Discussing backgrounds/skills/goals with our guide Chino. The yellow drybag in the background is the “secretary” for Paco, our lovable toilet whose usage we would soon be given detailed instruction on.

Then it was out into the water to practice “wet exits”. This meant getting in they kayak, intentionally flipping ourselves upside-down and into the water, and getting our bodies out of the kayak and back to the surface (and then, with assistance, drain and right the kayak). We weren’t the only people for whom this was a first-time terror, so it was definitely a good team-building exercise as we all stood in waist-deep turquoise water deciding whether to volunteer and get it over with, or hide and put it off as long as possible. Either way, the peer-pressure/support seemed to work, and we all pulled it off without as much difficulty as we feared. So yeah, that’s something that we definitely wouldn’t have even thought to learn and practice if we’d been crazy enough to do this on our own!

So after what already felt like a pretty long day, it was time to get in our kayaks and actually start paddling, five or six miles to a different beach that we’d be camping at. On this fully-catered tour, the motorboat would be carrying our bags, so our kayak loads were pretty minimal; essentially like a van-supported bike tour. Rett took the front spot as usual in our tandem kayak, especially because these kayaks had rudders, a new thing for us. I had trouble deploying ours, so for a while we were zig-zagging all over the place until I could get help to get it lowered into place. Partly due to lack-of-effort, but also due to lack-of-skill, our group didn’t do a great job of sticking together, but we at least were all able to move forward. It took the rest of the day for me to learn to push the left pedal to turn left rather than the right pedal.

A otherworldly decaying-mangrove nesting site for Magnificent Frigatebirds, the normally-soaring prehistoric-looking birds that we’d first seen in Mulege, but never anywhere near this low or in these numbers.
Elizabeth and Meredith stopping to look at the frigatebirds.

During one of our water breaks, Suzie (in another tandem with her husband Dave) took out her phone for a photo and watched helplessly as it fell from her hands, hit the surface of the water, and kept moving apace straight to the bottom. The water was clear and Dave might have seen it hit, but unfortunately that bottom was no longer bright white sand a few feet below the waves. Still, while Suzie was willing to almost immediately give it up for dead, Chino was not. He grabbed some diving gear, extracted himself for his kayak, and made multiple dives to the sea floor in search of the phone. Unfortunately the current had pulled us all away from the drop-spot by an unknown amount, so he was unable to make the rescue, but his effort certainly impressed us all and again was making the price of this trip seem less-exorbitant by the hour. Suzie was upset and then thankful and then quickly-accepting of the loss, and I was personally impressed that she didn’t instinctively lunge after it and flip their kayak! After that incident, I kept my supposedly-waterproof (but not sink-proof) phone in my pocket for the rest of the day.
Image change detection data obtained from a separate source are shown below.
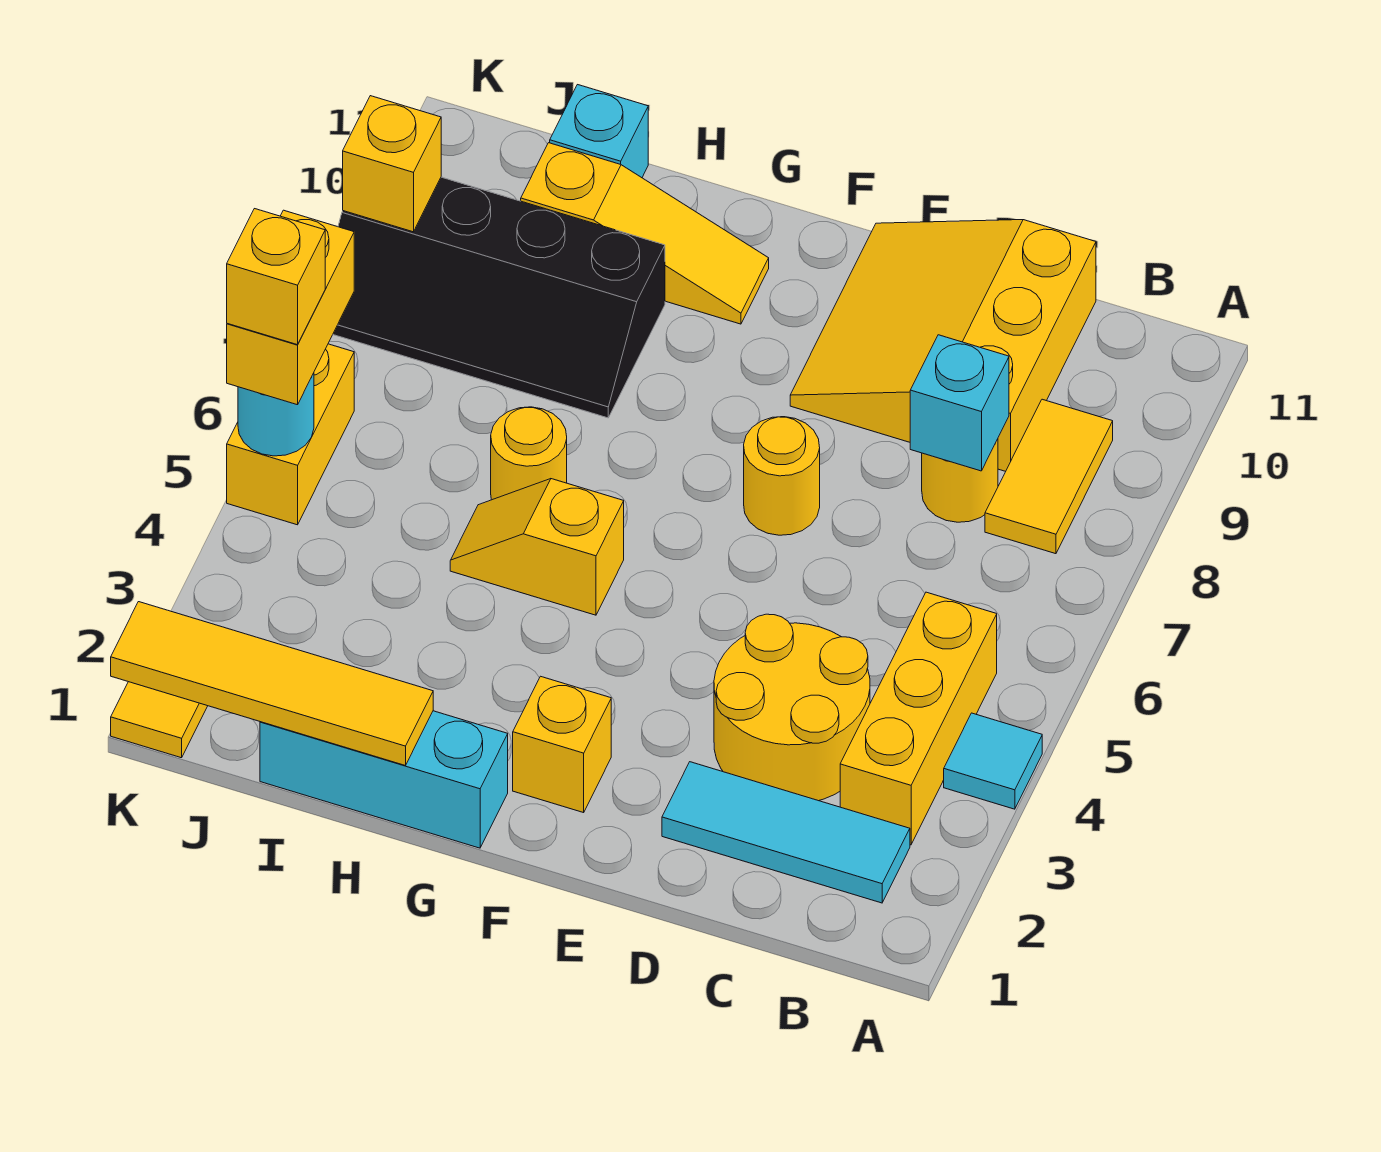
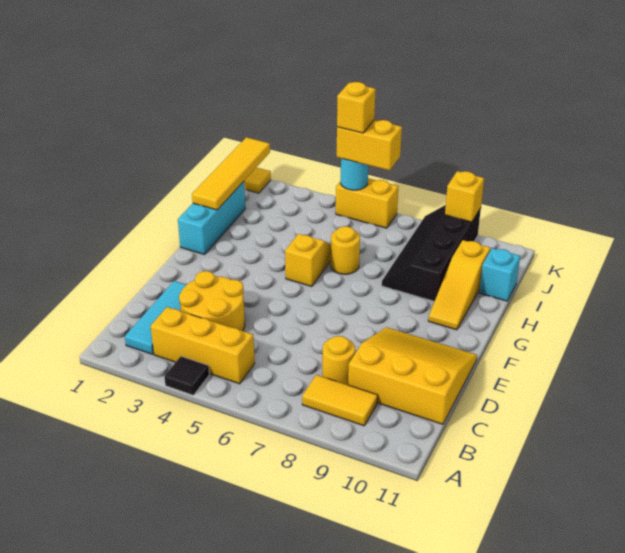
cyan tile A4 level 1 -> black tile A4 level 1
cyan brick C8 level 2 -> none
yellow round brick E7 level 1 -> none
yellow brick F2 level 1 -> none

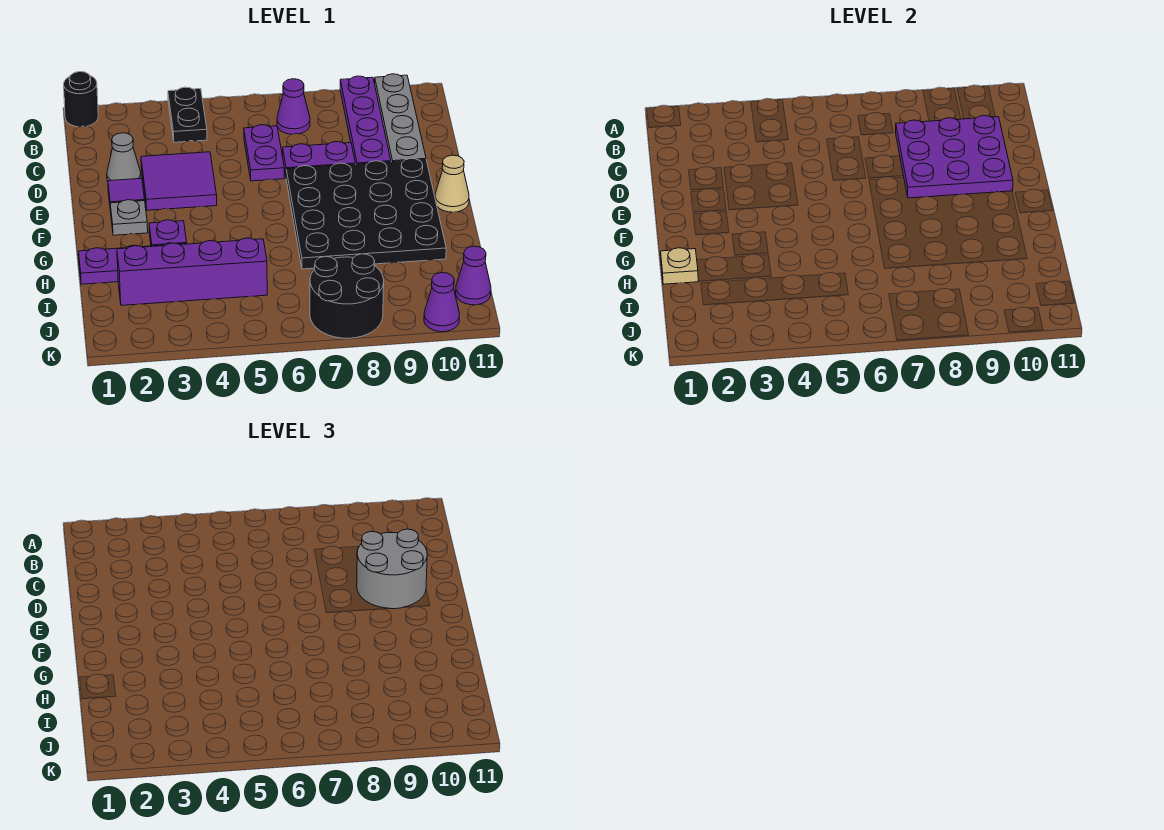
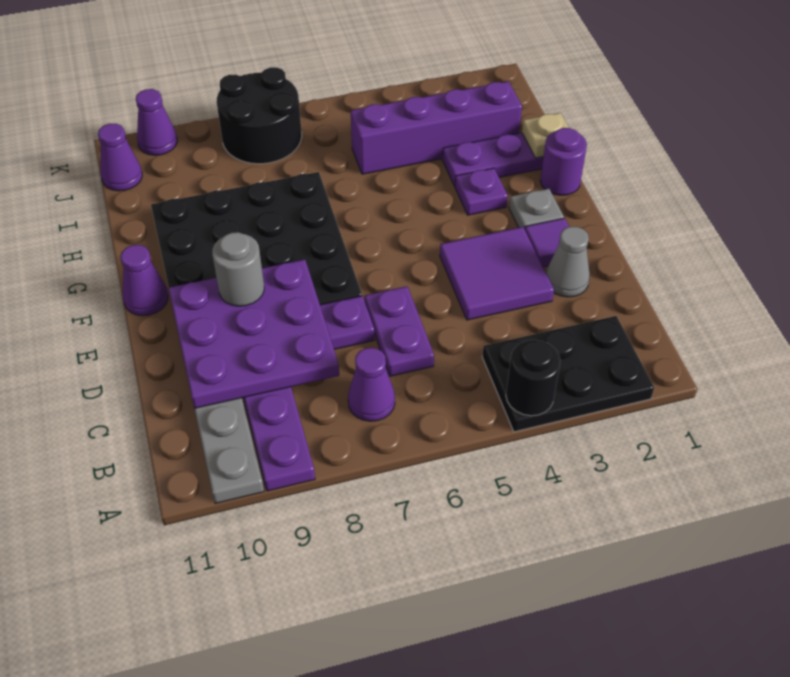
black round brick A1 level 1 -> black round brick A4 level 2
black plate A4:B4 level 1 -> black plate A2:B4 level 1
grey round brick D9:E10 level 3 -> grey round brick E9 level 3
tan cone F11 level 1 -> purple cone F11 level 1
none -> purple round brick G1 level 1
Reaching our destination beach in one of the many beautiful coves that cut into the west side of the island was a satisfying moment, and my tiredness, bruised back, and sore heels were soothed by the immediate offer of cold beers by Chino, our cook Edgar, and boat captain Yasir as soon as we stepped out of the kayak and they helped us pull it up the beach.

A blue Igloo dispenser full of margaritas came out to officially designate happy hour, followed by an excellent fresh-cooked dinner that we all ate in plastic chairs arranged on the sand and looking out toward the sunset. Day one completed successfully, but can we do this for five more days? I sure hope so!